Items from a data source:
──────────────────────────────
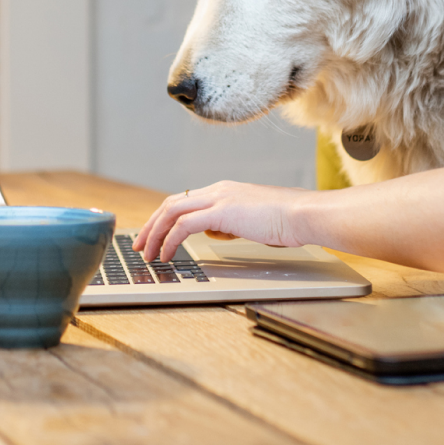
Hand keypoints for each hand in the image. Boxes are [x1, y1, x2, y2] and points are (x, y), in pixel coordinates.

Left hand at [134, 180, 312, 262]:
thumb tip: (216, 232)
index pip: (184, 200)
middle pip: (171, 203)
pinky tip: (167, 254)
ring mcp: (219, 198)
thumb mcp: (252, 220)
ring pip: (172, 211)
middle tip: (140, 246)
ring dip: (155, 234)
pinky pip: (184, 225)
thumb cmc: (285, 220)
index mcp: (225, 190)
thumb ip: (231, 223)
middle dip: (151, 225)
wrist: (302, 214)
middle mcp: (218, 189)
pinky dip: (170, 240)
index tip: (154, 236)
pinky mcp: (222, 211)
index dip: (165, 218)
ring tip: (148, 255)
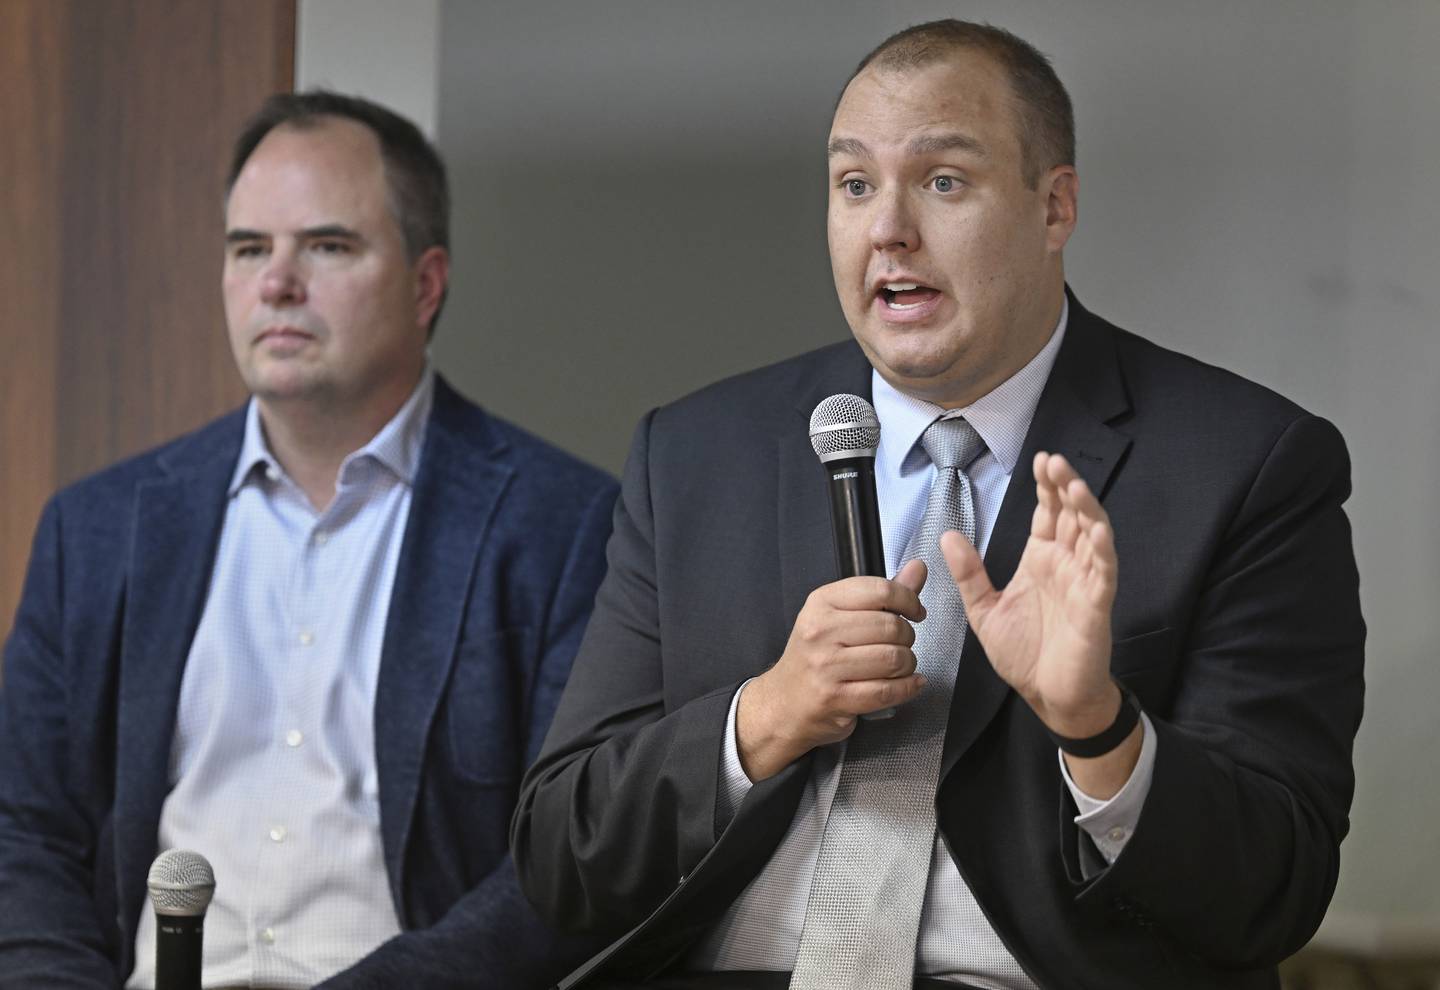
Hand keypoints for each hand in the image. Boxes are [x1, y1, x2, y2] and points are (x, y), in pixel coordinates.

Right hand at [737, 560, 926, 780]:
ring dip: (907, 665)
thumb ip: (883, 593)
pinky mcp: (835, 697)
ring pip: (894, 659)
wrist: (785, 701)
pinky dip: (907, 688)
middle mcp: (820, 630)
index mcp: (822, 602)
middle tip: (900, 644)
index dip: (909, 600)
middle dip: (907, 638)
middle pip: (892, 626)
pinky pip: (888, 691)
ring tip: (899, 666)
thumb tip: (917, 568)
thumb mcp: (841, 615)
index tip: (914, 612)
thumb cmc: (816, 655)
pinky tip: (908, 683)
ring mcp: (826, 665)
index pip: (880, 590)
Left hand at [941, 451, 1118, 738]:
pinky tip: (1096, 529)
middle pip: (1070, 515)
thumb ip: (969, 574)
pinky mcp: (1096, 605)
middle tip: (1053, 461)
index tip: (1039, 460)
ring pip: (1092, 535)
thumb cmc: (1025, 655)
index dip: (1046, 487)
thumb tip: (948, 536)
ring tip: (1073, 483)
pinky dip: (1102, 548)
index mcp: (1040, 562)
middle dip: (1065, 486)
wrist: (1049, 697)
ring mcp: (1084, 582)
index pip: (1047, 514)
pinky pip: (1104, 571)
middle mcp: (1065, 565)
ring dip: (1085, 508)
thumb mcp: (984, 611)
──────────────────────────────
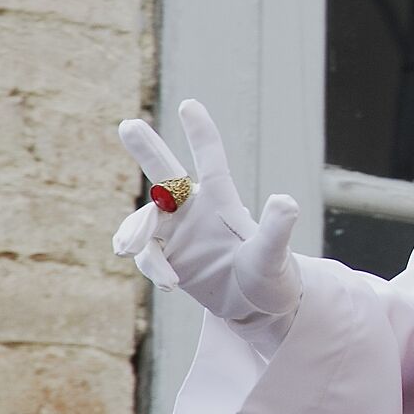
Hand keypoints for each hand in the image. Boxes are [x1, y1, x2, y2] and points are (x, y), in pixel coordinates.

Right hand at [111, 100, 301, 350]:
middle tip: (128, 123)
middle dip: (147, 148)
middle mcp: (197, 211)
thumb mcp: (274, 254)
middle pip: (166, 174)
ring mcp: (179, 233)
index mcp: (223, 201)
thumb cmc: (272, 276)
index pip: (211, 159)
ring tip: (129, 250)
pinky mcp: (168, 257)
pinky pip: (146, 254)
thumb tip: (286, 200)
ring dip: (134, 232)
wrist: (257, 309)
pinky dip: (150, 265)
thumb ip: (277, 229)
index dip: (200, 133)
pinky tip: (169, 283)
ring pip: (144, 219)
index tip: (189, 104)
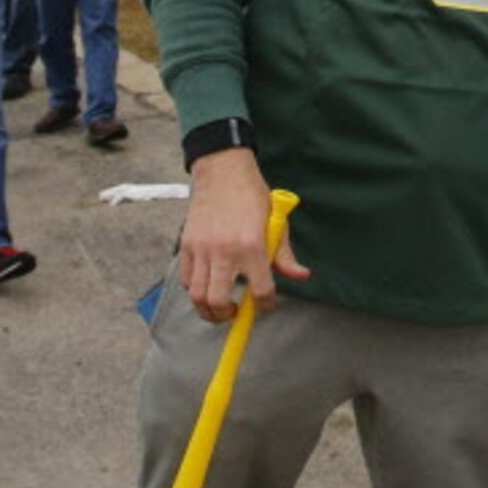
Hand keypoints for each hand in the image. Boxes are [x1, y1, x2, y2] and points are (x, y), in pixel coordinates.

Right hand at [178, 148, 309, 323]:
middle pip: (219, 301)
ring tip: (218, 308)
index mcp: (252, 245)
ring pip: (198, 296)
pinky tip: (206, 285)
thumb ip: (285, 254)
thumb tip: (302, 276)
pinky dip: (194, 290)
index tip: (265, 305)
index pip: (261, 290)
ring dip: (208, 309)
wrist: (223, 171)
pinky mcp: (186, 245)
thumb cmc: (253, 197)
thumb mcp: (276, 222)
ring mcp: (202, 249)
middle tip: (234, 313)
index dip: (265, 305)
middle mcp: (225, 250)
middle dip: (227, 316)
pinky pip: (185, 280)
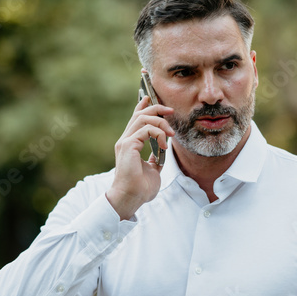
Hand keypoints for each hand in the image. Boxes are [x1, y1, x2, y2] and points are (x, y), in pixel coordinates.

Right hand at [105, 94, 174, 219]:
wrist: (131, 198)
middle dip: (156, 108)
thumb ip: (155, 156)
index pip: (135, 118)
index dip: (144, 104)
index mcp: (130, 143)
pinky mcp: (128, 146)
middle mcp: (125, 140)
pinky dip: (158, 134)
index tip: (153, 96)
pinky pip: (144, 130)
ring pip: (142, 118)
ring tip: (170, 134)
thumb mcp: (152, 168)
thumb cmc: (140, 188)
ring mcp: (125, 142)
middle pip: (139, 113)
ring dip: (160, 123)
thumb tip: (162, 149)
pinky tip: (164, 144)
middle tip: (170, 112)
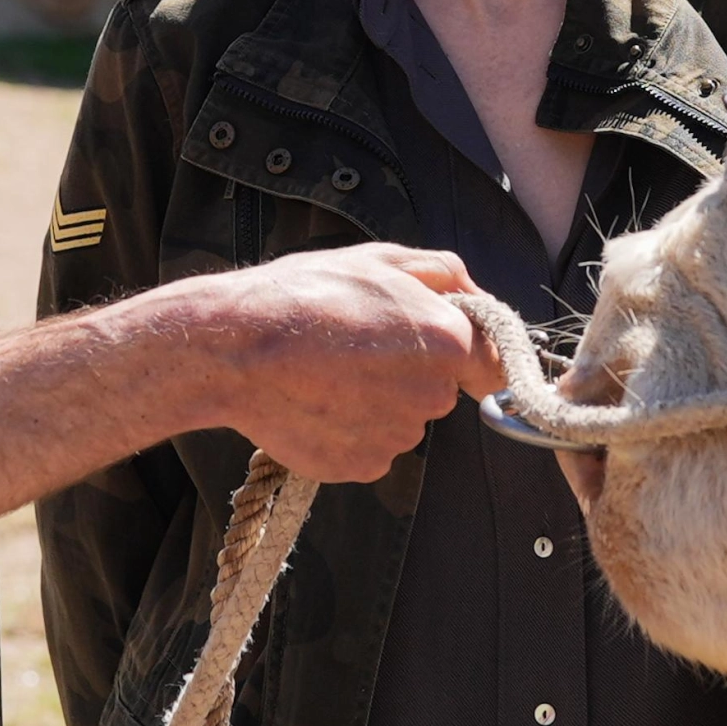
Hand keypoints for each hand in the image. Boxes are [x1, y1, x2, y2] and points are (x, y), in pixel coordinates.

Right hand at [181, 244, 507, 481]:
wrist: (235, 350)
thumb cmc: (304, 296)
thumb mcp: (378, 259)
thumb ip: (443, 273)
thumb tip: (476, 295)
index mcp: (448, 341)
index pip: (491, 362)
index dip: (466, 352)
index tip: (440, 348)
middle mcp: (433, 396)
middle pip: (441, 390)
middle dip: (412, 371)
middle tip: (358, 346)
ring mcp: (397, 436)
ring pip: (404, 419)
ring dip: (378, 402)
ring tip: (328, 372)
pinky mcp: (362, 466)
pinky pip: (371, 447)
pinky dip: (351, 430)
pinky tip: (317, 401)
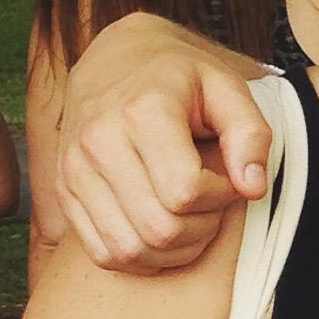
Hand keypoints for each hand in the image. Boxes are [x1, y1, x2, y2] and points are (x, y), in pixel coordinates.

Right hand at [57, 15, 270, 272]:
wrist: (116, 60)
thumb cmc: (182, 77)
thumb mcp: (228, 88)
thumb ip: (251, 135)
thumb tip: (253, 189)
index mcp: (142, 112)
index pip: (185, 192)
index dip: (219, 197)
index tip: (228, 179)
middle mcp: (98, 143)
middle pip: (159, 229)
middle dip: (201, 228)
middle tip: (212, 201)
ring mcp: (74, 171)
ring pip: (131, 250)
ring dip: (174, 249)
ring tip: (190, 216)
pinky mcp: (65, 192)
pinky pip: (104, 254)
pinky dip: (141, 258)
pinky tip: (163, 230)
──────────────────────────────
● DIRECTIONS: Count the lines in the records that include the word "wrist". Report the total alone.

● SOLUTION TO THE PROBLEM: 8